For twenty years, “democracy” has carried on gulling the people and the state revolutionaries have carried on leading it into disaster. Only today is a people that has a wealth of tragic experiences under its belt trying to break free of a long series of defeats through “extreme measures”.

Today we look at Spain in arms, hopeful and anxious. And there is a heroic proletariat, brought up in the school of libertarian ideas; a proletariat which, on its own, has conjured up an army of liberation to counter the hordes of hangmen and built a new world to replace the old, rotten one. A curious analogy links the Magyar proletariat to the Iberian proletariat …

But do we today not also have our Clemenceaus, our Bela Kuns, our Francey D’Espereys and that whole sham of “democracy” and authoritarianism waiting to ambush us?
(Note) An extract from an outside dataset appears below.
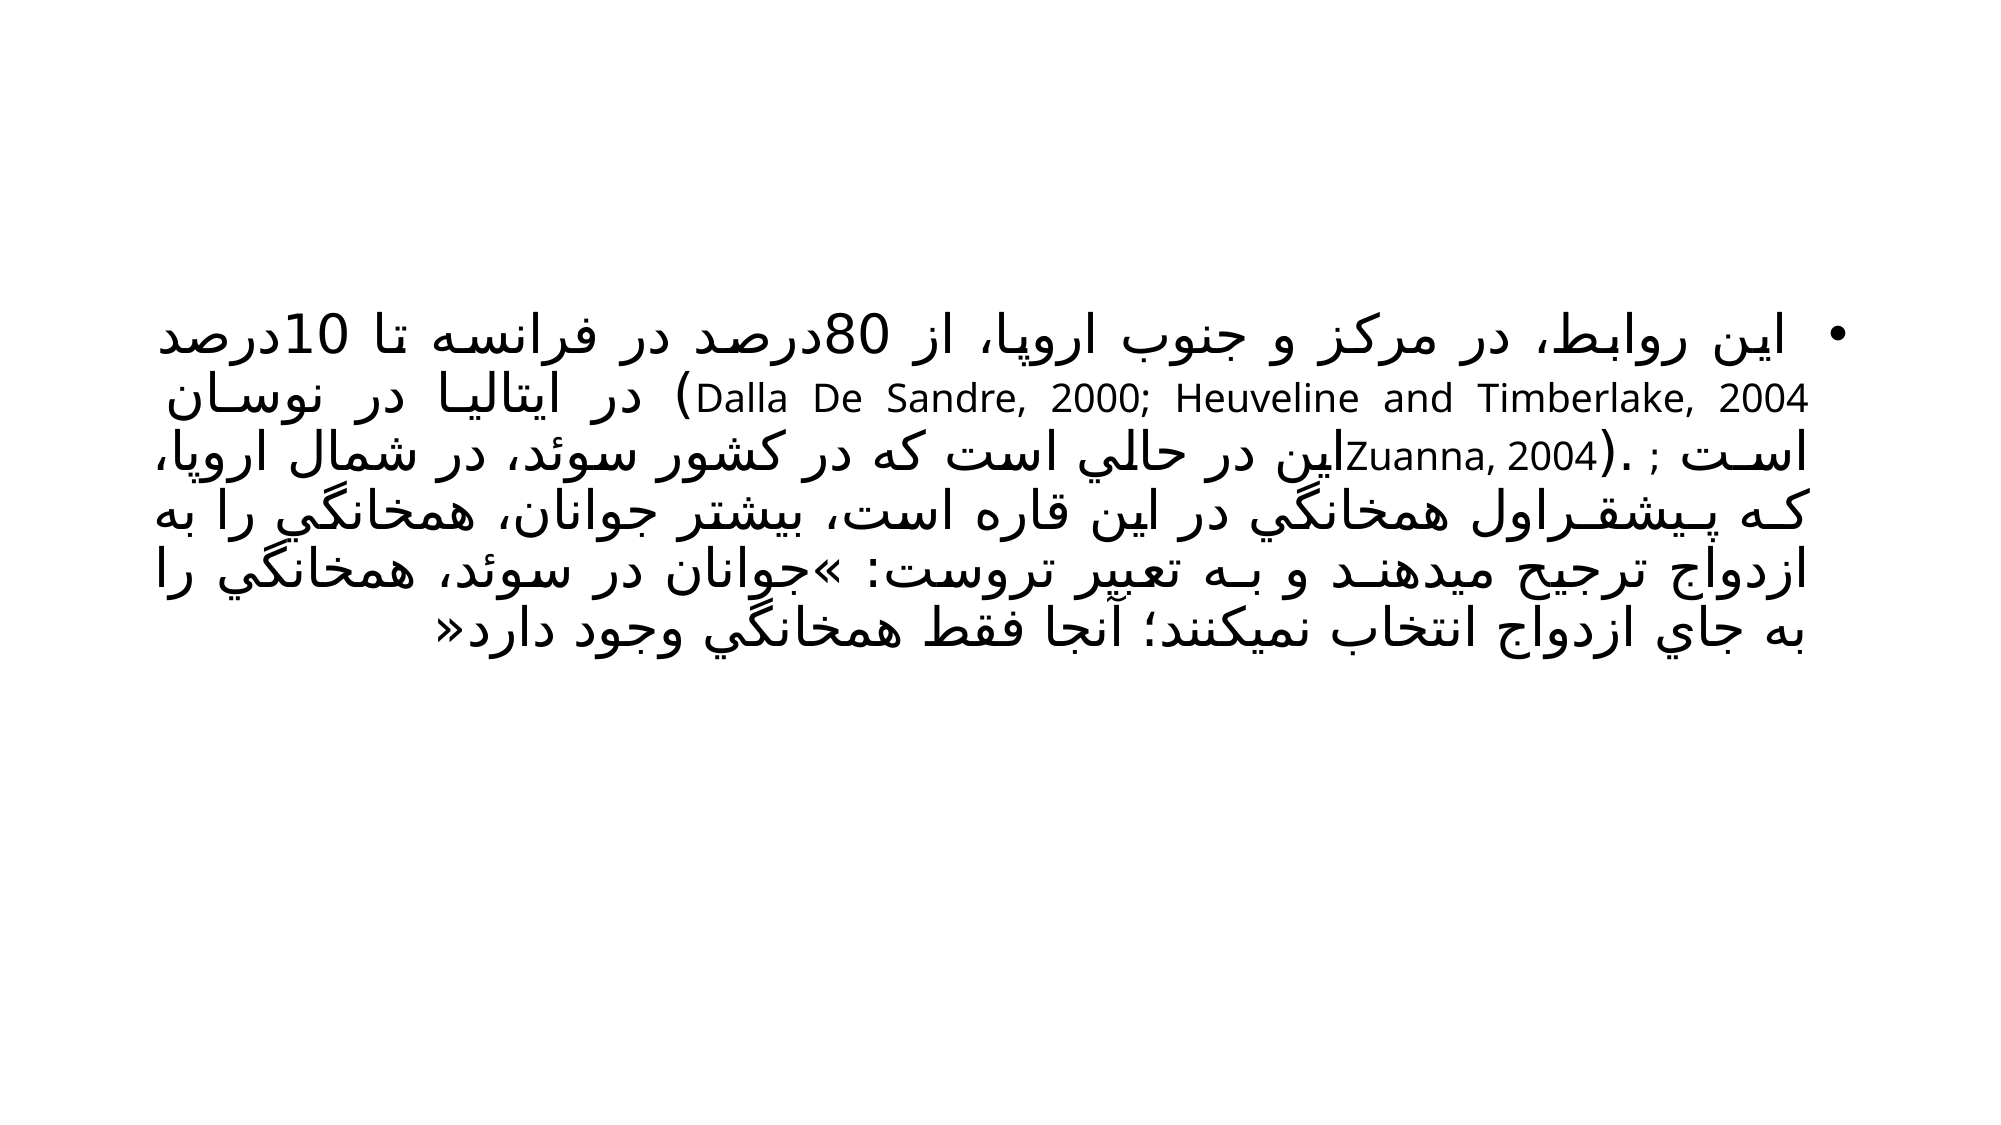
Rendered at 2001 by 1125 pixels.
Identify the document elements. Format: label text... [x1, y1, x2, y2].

list اين روابط، در مركز و جنوب اروپا، از 80درصد در فرانسه تا 10درصد Dalla De Sandre, 2000; Heuveline and Timberlake, 2004) در ايتاليا در نوسـان اسـت ; .(Zuanna, 2004اين در حالي است كه در كشور سوئد، در شمال اروپا، كـه پـيشقـراول همخانگي در اين قاره است، بيشتر جوانان، همخانگي را به ازدواج ترجيح ميدهنـد و بـه تعبير تروست: »جوانان در سوئد، همخانگي را به جاي ازدواج انتخاب نميكنند؛ آنجا فقط همخانگي وجود دارد« [137, 299, 1863, 1014]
Is history repeating itself?

No. History never repeats itself. It merely replicates comparable situations, raising the same issues and offering an old or new, mistaken or proper solution, depending on whether upcoming generations have or have not successfully learnt their lesson. The Spanish proletariat today must take up the burden dropped by other peoples who collapsed under their own weight. But the Spanish proletariat’s effort is not going to be a pointless Sisyphean task. Its ears are cocked; its muscles strained. Let the world of freedom or civilization embrace them and champion their cause.

Aldo Aguzzi

March 1937

(Note) This article is a reprint of the Italian original of the “foreword” to the first Spanish edition of Pierre Ganivet’s book entitled The Hungarian Commune, published by Editores Imán in Buenos Aires.

From: Studi Sociali (Montevideo), 20 September 1937. Translated by: Paul Sharkey.